The drop in interest rates announced by the Bank of Canada was a "surprise" to the markets. (5)(1) When you examine what the Bank of Canada is saying, it does not seem very surprising, but the timing of it was not forecasted prior to the announcement. (2)(3) The surprise is how quickly the Bank of Canada responded and how quickly it lowered forecasts for Canadian growth. (1) There is fear that the oil shock will have a much deeper impact than it appears.
What effect will this interest rate drop have on Canadians with respect to their government? First of all, the government has been promising tax breaks conditional on a balanced budget. This was achieved in 2014 and the tax breaks were announced. (6)(7) If you look deeper into the dynamics of the economy, much of the tax revenue is derived from exports and the oil industry in particular. When the price of oil descended rapidly, it put part of the tax revenue at risk. The drop in oil prices will have a big effect on Canada's exports and capital investment. (3)(4) Since an election is coming in 2015, and the platform for the Conservative government is based on balanced budgets, steady fiscal management and tax breaks as a result of this management, the oil price drop is critical.

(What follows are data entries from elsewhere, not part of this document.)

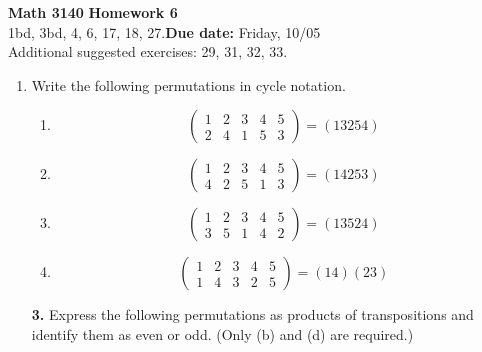 \documentclass[12pt,reqno]{amsart}
\newcommand{\probskip}{\vskip1cm}
\begin{document}
\thispagestyle{empty}

\noindent \textbf{Math 3140} \hfill {\bf Homework 6}\\[4pt]
   1bd, 3bd, 4, 6, 17, 18, 27.\hfill {\bf Due date:} Friday, 10/05\\  
   Additional suggested exercises: 29, 31, 32, 33.  \\


\medskip


\begin{enumerate}[{\bf 1.}]

\item %
Write the following permutations in cycle notation.
\begin{multicols}{2}
\begin{enumerate}
 
\item
\[
\begin{pmatrix}
1 & 2 & 3 & 4 & 5 \\
2 & 4 & 1 & 5 & 3
\end{pmatrix}
=(13254)
\]

\item
\[
\begin{pmatrix}
1 & 2 & 3 & 4 & 5 \\
4 & 2 & 5 & 1 & 3
\end{pmatrix}
=(14253)
\]

\item
\[
\begin{pmatrix}
1 & 2 & 3 & 4 & 5 \\
3 & 5 & 1 & 4 & 2
\end{pmatrix}
=(13524)
\]

\item
\[
\begin{pmatrix}
1 & 2 & 3 & 4 & 5 \\
1 & 4 & 3 & 2 & 5
\end{pmatrix}
=(14)(23)
\]

\end{enumerate}
\end{multicols}

\probskip
 
\item[{\bf 3.}] 
Express the following permutations as products of transpositions and
identify them as even or odd.  (Only (b) and (d) are required.)
\begin{multicols}{2}
\begin{enumerate}
 

\end{enumerate}
\end{multicols}
\end{enumerate}
\end{document}
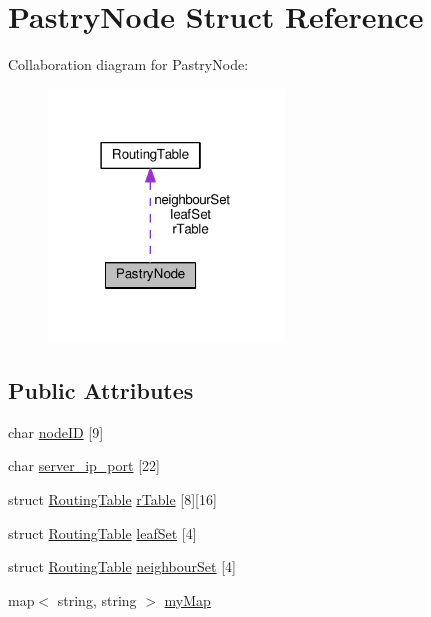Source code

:\hypertarget{structPastryNode}{\section{Pastry\-Node Struct Reference}
\label{structPastryNode}
}


Collaboration diagram for Pastry\-Node\-:
\nopagebreak
\begin{figure}[H]
\begin{center}
\leavevmode
\includegraphics[width=178pt]{structPastryNode__coll__graph}
\end{center}
\end{figure}
\subsection*{Public Attributes}
\begin{DoxyCompactItemize}
\item 
char \hyperlink{structPastryNode_a2d2056d1f2b89b7369d1b96a38c6a5ae}{node\-I\-D} \mbox{[}9\mbox{]}
\item 
char \hyperlink{structPastryNode_a810f7ecb9b6479076a6ef533382b6fe1}{server\-\_\-ip\-\_\-port} \mbox{[}22\mbox{]}
\item 
struct \hyperlink{structRoutingTable}{Routing\-Table} \hyperlink{structPastryNode_a6092d47e197f9df34a0b29613cd2a053}{r\-Table} \mbox{[}8\mbox{]}\mbox{[}16\mbox{]}
\item 
struct \hyperlink{structRoutingTable}{Routing\-Table} \hyperlink{structPastryNode_aa529c7f78df5bb37013eeb96a2f4f83d}{leaf\-Set} \mbox{[}4\mbox{]}
\item 
struct \hyperlink{structRoutingTable}{Routing\-Table} \hyperlink{structPastryNode_a89eba401351ef59d5892a47416b7b874}{neighbour\-Set} \mbox{[}4\mbox{]}
\item 
map$<$ string, string $>$ \hyperlink{structPastryNode_ac6fc5a45aefb40f056954664d4820423}{my\-Map}
\end{DoxyCompactItemize}


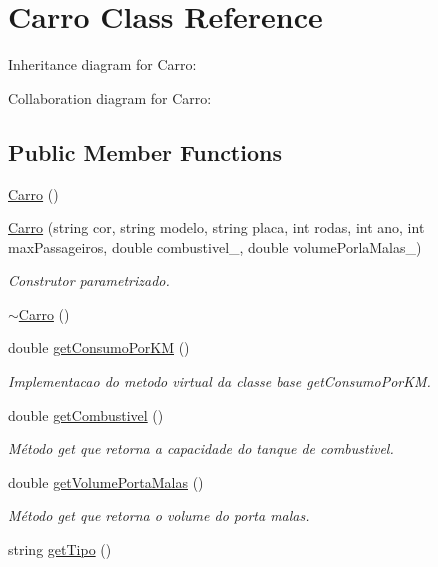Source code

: \hypertarget{classCarro}{}\section{Carro Class Reference}
\label{classCarro}


Inheritance diagram for Carro\+:


Collaboration diagram for Carro\+:
\subsection*{Public Member Functions}
\begin{DoxyCompactItemize}
\item 
\hyperlink{classCarro_aa2f4235be16e1f66e4b8dfb939b403ec}{Carro} ()
\item 
\hyperlink{classCarro_aaf29ee243f81f502edf2fd7d6111d305}{Carro} (string cor, string modelo, string placa, int rodas, int ano, int max\+Passageiros, double combustivel\+\_\+, double volume\+Porla\+Malas\+\_\+)
\begin{DoxyCompactList}\small\item\em Construtor parametrizado. \end{DoxyCompactList}\item 
\hyperlink{classCarro_a7e31c4a7fba7088be8cef8b499c128bd}{$\sim$\+Carro} ()
\item 
double \hyperlink{classCarro_ac0fa548c440f6db12b86b4b3d347e5bb}{get\+Consumo\+Por\+KM} ()
\begin{DoxyCompactList}\small\item\em Implementacao do metodo virtual da classe base \textquotesingle{}get\+Consumo\+Por\+KM\textquotesingle{}. \end{DoxyCompactList}\item 
double \hyperlink{classCarro_a941a00304b070388d58a77a1c47ad7c4}{get\+Combustivel} ()
\begin{DoxyCompactList}\small\item\em Método get que retorna a capacidade do tanque de combustivel. \end{DoxyCompactList}\item 
double \hyperlink{classCarro_a9c1b5709a69b34a406f10301ab98b1c8}{get\+Volume\+Porta\+Malas} ()
\begin{DoxyCompactList}\small\item\em Método get que retorna o volume do porta malas. \end{DoxyCompactList}\item 
string \hyperlink{classCarro_a98987e2932fe7ee4051b426b74c7d9cc}{get\+Tipo} ()

\end{DoxyCompactItemize}
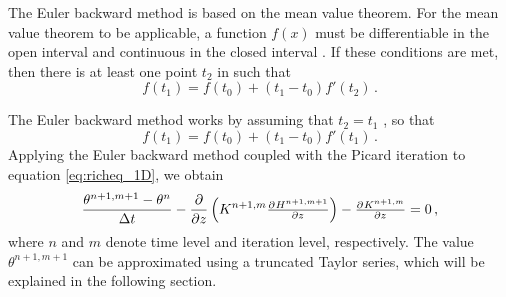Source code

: The Euler backward method is based on the mean value theorem.  For the mean value theorem to be applicable, a function $f(x)$ must be differentiable in the open interval  and continuous in the closed interval  \parencite{Weisstein2017c}.  If these conditions are met, then there is at least one point $t_2$ in  such that
\begin{equation*}
  f(t_1) = f(t_0) + (t_1 - t_0) f'(t_2) \, .
\end{equation*}

The Euler backward method works by assuming that $t_2 = t_1$ \parencite{hairer_solving_2009}, so that
\begin{equation*}
  f(t_1) = f(t_0) + (t_1 - t_0) f'(t_1) \, .
\end{equation*}
Applying the Euler backward method coupled with the Picard iteration to equation \eqref{eq:richeq_1D}, we obtain \parencite{celia_general_1990}
\begin{equation}
  \label{eq:celia_14}
  \frac{\theta^{n+1,m+1} - \theta^n}{\Delta t} - \frac{\partial}{\partial z} \del{ K^{n+1,m}\pd{H^{n+1,m+1}}{z} } - \pd{K^{n+1,m}}{z} = 0 \, ,
\end{equation}
where $n$ and $m$ denote time level and iteration level, respectively.  The value $\theta^{n+1,m+1}$ can be approximated using a truncated Taylor series, which will be explained in the following section.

In order to maintain the budget and election promises, revenue must come from somewhere else. What is the fastest way to perk up an economy that has inherent risks of contracting? You lower the interest rates. The interest rate is the single biggest influence in more sectors of the economy compared to everything else, except maybe tax law or other legislation. The interest rate will increase spending wherever credit is used which is in most transactions.
Does this mean that interest rates will drop further to continue this strategy? It is very likely if oil prices stay below $50 per barrel for a year or longer. The Canadian dollar also tanked very quickly after the oil drop and the interest rate drop, which would make exports cheaper and help drive growth as well.
Will the interest rate cut save the government of Canada's budget? There are a lot of tax increases in the works and they are not jeopardized by this oil price plunge. Without revenues, the budget deficit will swoon, and it will be harder to justify the spending promises. As with all things deficit, more unemployment and spending cuts are sure to follow which will only exaggerate the layoffs in the economy.